Long after his reputation has faded, Edward Young (1683-1765) lives on in unattributed quotations, such as “Procrastination is the Thief of Time.” If his name is known today, it is largely because William Blake was commissioned in 1795 to create a series of framing images around the printed text of Young’s most famous work, the Night Thoughts. This epic poem in nine “Nights” is a nocturnal meditation on the mysteries of Death and Immortality, and was much to the taste of the spiritual eighteenth century. Blake’s admirer the London bookseller and publisher Richard Edwards commissioned 537 watercolors, supplying the artist with an enormous half-sheet of paper, inlaid off-center with a small block of text.

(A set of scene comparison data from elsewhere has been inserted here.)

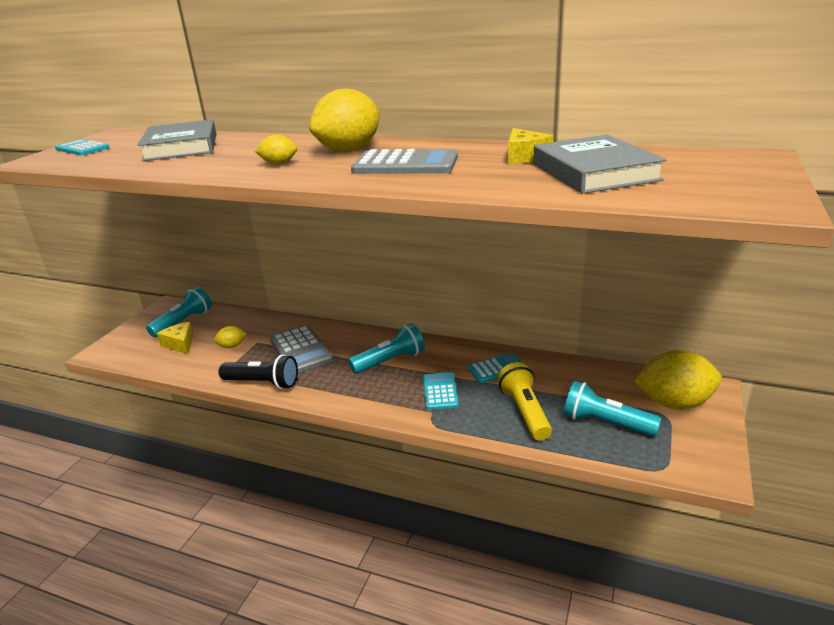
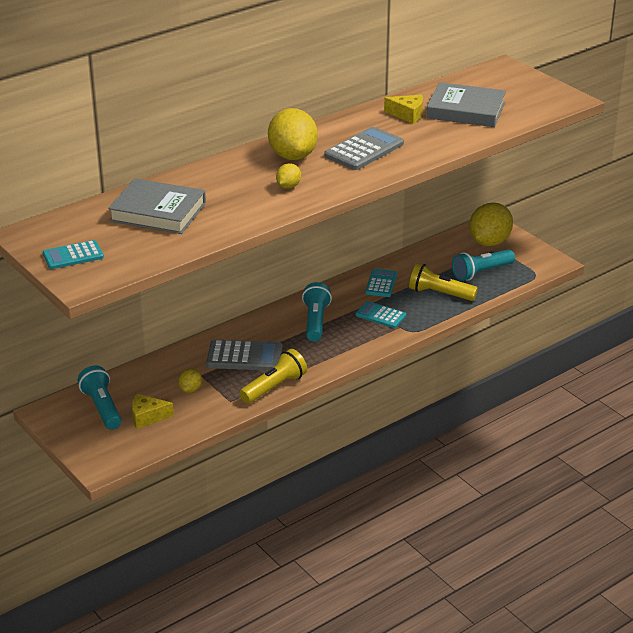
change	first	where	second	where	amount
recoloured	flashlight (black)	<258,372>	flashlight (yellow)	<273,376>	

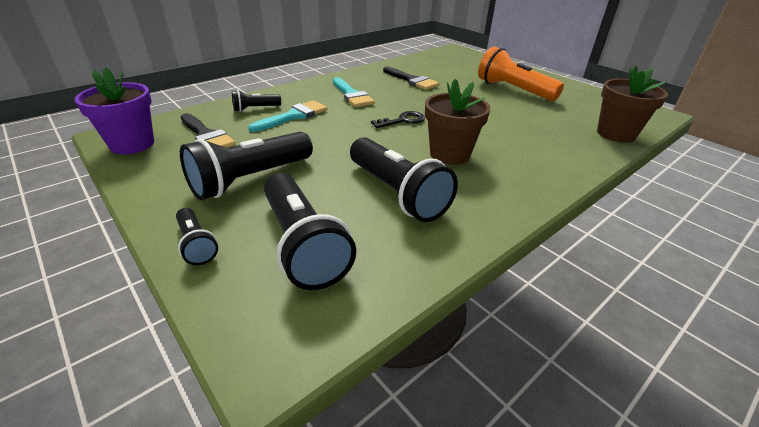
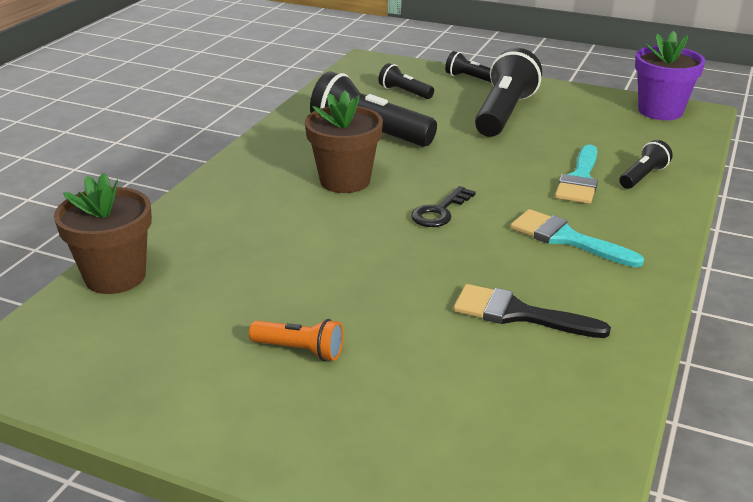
change	first	where	second	where	amount
resized	flashlight (orange)	<521,73>		<296,340>	x0.50
removed	brush (black)	<208,130>			
resized	flashlight (black)	<310,231>		<406,81>	x0.50

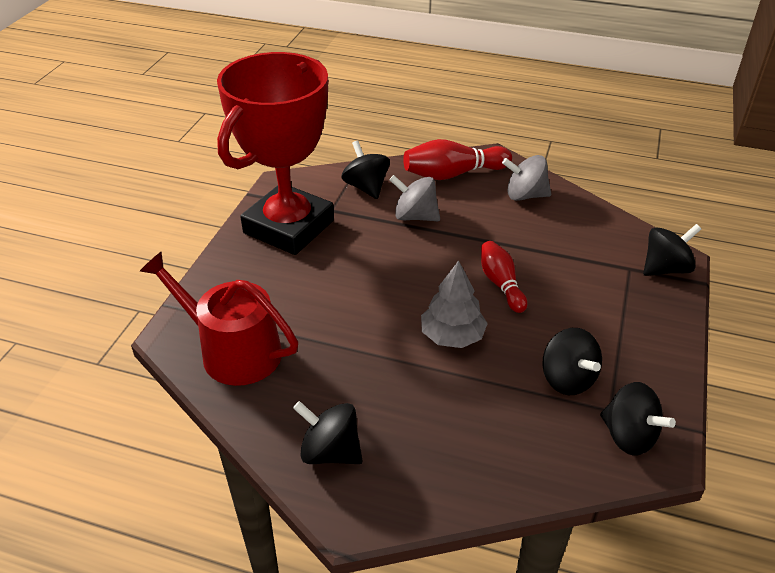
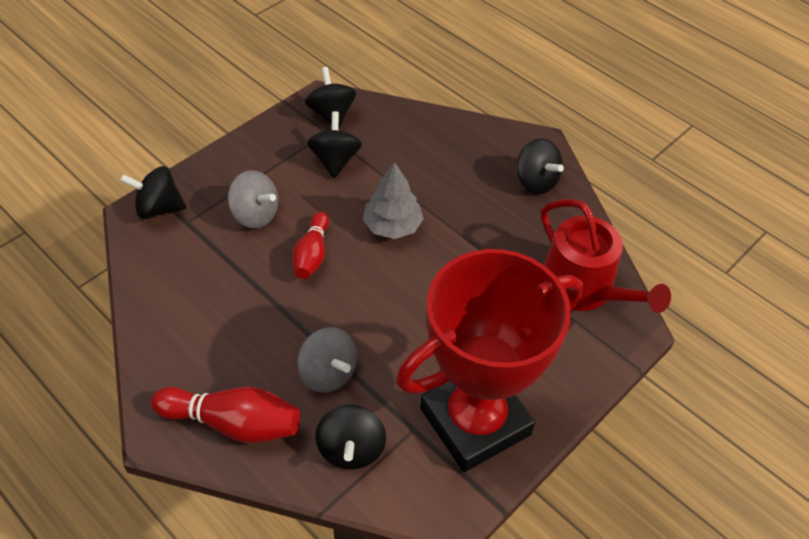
change	first	where	second	where	amount
moved	spinning top (grey)	<526,178>		<253,199>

In this eccentric space Young’s metaphors became literal Blakean forms, vividly imagined, echoing illustrations to Blake’s America, a prophecy (1793) and Europe, a prophecy (1794) and confirming the artist Henry Fuseli in his opinion that “fancy is the end and not a means in his designs.” For publication, only 43 of the designs (selected only from the original four Nights) were engraved and published in 1797. A few copies were colored by hand, in two styles, tentatively dated to 1797 and 1805. This Octavo Edition reproduces complete copies representative of each style – one colored by Blake himself – from the Rosenwald Collection at the Library of Congress.
The original books photographed for this digital edition:
114 pages, 43 illustrations, 16 1/2 x 13 inches (419 x 330 mm)
Romantic Revolution
In Edward Young’s lifetime and for a generation more, Night Thoughts had a
gigantic success. It was printed and reprinted countless times in Britain,
and enjoyed an equal renown abroad. Only Laurence Sterne’s Tristram Shandy
enjoyed an equal reputation all over a Europe now enraptured in the age of
sentiment, with “Sturm und Drang” and the romantic revival not far off.
Blake’s illustrated edition of Night Thoughts, however, marks a moment of
revolutionary transition, as it was published only a year before Lyrical
Ballads, whose authors, Wordsworth and Coleridge, launched an entirely new
view of poetry and its diction that rapidly rendered obsolescent the
appreciation and respect once paid to Young.
Mysterious Margins
Blake’s illustrations for Night Thoughts frame a textblock surrounded by
generous margins: who conceived this unusual way of working is not clear.
The artist’s experiments with “illuminated printing” had already produced
miniature books such as Songs of Innocence and of Experience and The
Marriage of Heaven and Hell. In these Blake had interwoven text and
designs, the two often overlapping, but maintaining a general pattern of
narrower top and inner margins and larger outer and lower ones, conforming
in this respect to the traditional distribution of text and decoration in
medieval illuminated books.
Toning Techniques
The plates in Night Thoughts are ample testimony to Blake’s professional
skill as an engraver, the trade to which he had been apprenticed. He did
not often get a chance to engrave his own designs, which were often rendered
by other engravers (or Blake was himself constrained to engrave the work of
other artists). For indeed he was a highly talented engraver, the master of
all the techniques of shading that had been developed by the end of the
eighteenth century, and capable of highly original techniques of his own
devising. All these talents were brought to bear in transferring the bold,
calligraphic brush- and pen-work of his designs to the different medium of
monochrome prints. In this, toning techniques did duty for the color washes
of the drawings, as well as giving an added strength to the varied density
of the Indian ink outlines and shading. This particular element of Blake’s
virtuosity, both as draftsman and engraver, has not been given sufficient
emphasis in consideration of his work on Night Thoughts.